PARTIE 2 — L’HOMME QUI PORTAIT LE MANTEAU DE BERNARD

Je suis restée figée derrière la porte de la chambre de Lucy.

Pendant quelques secondes, mon esprit refusait d’accepter ce que mes yeux voyaient.

Cet homme portait le même vieux manteau marron que Bernard avait le jour de sa disparition.

Un manteau que j’avais moi-même recousu plusieurs fois.

Un manteau que personne n’aurait pu oublier.

Lucy était assise sur son lit, tremblante.

L’homme s’est tourné vers elle.

« Je t’avais demandé de garder le secret. »

Je suis entrée immédiatement.

« Éloignez-vous de ma petite-fille. »

L’homme s’est retourné.

Et lorsqu’il a vu mon visage, il est devenu aussi pâle que moi.

« Élise… »

J’ai reconnu cette voix.

Pas celle d’un inconnu.

Celle de mon fils Antoine.

Le père de Lucy.

Mon fils que tout le monde croyait mort depuis des années.

Je n’ai pas crié.

Je n’ai pas pleuré.

J’étais simplement incapable de comprendre.

« Tu es vivant ? »

Il a baissé les yeux.

« Oui, maman. »

Cette réponse a détruit tout ce que je croyais savoir.

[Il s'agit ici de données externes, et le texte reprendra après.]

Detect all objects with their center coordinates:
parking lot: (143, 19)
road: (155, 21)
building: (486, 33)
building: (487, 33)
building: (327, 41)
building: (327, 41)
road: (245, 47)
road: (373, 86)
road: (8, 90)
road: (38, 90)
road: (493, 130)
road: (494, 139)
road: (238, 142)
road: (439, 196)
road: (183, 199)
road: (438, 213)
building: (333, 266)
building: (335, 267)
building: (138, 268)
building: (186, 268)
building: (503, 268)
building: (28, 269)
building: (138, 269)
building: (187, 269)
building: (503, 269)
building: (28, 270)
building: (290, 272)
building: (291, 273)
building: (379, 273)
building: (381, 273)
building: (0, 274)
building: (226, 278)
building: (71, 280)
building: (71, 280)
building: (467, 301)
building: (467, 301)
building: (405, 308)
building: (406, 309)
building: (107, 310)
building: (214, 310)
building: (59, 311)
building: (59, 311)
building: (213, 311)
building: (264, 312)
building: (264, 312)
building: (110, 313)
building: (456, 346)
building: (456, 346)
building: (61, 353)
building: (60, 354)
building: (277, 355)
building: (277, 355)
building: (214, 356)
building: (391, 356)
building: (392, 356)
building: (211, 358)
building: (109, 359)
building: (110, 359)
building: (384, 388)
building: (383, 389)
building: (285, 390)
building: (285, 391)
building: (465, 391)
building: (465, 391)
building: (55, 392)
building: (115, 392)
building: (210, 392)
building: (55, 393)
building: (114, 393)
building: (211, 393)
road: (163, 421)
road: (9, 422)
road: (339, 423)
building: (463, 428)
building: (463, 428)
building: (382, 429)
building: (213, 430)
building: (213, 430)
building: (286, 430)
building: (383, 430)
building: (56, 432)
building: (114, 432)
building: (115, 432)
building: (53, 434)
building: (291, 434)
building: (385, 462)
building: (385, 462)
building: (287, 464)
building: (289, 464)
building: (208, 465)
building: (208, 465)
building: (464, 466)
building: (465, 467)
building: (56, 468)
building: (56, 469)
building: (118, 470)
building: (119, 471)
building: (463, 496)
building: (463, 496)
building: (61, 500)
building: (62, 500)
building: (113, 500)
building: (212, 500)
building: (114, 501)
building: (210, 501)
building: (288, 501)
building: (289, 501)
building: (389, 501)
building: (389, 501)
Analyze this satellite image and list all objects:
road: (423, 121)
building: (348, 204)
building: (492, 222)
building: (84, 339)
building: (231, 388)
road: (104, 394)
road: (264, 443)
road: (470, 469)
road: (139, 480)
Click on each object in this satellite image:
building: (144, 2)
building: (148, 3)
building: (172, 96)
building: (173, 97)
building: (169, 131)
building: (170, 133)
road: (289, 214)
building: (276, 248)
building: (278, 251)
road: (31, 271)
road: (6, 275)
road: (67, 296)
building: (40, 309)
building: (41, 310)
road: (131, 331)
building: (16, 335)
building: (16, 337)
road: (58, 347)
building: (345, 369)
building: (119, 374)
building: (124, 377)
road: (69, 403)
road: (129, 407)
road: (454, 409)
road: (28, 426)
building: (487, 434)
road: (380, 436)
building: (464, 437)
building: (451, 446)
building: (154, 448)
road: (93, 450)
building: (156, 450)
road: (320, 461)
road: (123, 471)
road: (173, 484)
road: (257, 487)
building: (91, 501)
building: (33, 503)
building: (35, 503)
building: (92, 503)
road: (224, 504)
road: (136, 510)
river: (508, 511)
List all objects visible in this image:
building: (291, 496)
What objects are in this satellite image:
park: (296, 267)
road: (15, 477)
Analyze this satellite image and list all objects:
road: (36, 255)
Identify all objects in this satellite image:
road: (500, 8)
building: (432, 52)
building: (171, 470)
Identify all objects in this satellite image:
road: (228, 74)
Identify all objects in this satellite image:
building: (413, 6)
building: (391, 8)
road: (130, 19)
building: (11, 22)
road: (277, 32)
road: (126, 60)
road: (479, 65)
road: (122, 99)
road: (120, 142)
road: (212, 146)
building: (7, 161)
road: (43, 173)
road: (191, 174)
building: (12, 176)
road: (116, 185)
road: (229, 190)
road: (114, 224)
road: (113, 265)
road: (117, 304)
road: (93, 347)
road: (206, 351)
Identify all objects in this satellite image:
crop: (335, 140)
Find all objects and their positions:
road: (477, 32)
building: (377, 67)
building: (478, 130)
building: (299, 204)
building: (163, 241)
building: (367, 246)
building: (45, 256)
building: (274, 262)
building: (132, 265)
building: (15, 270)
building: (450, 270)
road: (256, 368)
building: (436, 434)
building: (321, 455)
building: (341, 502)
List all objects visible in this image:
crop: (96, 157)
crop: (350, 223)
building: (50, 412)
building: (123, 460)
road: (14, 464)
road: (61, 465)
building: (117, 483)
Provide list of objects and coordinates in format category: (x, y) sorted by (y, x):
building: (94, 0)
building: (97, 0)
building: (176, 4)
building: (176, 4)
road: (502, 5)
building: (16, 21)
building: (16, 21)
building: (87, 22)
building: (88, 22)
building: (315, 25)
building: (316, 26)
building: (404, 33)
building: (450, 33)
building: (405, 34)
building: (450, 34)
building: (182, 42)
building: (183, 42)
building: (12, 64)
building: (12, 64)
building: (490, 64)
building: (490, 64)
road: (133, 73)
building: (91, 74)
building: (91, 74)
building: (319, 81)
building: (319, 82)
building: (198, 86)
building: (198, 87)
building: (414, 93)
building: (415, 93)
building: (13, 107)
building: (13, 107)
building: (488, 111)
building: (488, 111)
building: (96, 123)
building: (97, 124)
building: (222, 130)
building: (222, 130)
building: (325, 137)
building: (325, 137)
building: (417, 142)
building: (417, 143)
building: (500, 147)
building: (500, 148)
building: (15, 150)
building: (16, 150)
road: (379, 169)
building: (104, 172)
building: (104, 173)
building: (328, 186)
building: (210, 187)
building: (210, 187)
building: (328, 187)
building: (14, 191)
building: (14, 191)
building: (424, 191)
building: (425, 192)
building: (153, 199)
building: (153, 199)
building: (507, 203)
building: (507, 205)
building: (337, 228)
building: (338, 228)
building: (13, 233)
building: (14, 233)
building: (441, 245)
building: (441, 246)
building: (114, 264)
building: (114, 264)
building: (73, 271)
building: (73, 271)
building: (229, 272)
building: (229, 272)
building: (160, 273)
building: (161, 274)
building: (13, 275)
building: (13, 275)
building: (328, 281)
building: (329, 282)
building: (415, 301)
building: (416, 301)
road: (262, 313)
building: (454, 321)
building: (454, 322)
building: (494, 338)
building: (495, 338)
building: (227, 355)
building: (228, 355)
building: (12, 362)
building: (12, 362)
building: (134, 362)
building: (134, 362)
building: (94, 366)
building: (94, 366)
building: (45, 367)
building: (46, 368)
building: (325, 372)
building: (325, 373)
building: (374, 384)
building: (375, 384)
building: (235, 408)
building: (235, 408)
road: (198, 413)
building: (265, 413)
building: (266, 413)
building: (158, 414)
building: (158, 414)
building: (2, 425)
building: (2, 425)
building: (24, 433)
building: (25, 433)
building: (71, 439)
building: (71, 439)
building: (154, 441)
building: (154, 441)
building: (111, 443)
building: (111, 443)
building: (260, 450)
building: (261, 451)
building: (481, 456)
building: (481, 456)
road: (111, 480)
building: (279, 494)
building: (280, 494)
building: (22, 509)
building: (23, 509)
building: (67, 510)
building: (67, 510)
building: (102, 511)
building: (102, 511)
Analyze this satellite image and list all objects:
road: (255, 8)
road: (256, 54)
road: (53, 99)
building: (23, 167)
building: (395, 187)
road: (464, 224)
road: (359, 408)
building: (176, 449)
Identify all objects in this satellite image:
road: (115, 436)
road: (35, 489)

Je lui ai demandé pourquoi il avait disparu, pourquoi il avait laissé Lucy grandir sans son père et pourquoi il revenait maintenant en secret.

Antoine s’est assis lentement.

Il m’a expliqué qu’après la mort de Bernard, il avait découvert quelque chose concernant notre famille. Son père n’était pas simplement mort dans un accident comme on nous l’avait toujours dit.

Bernard avait découvert que certaines personnes proches de lui détournaient de l’argent de son entreprise. Avant de pouvoir révéler la vérité, il avait disparu.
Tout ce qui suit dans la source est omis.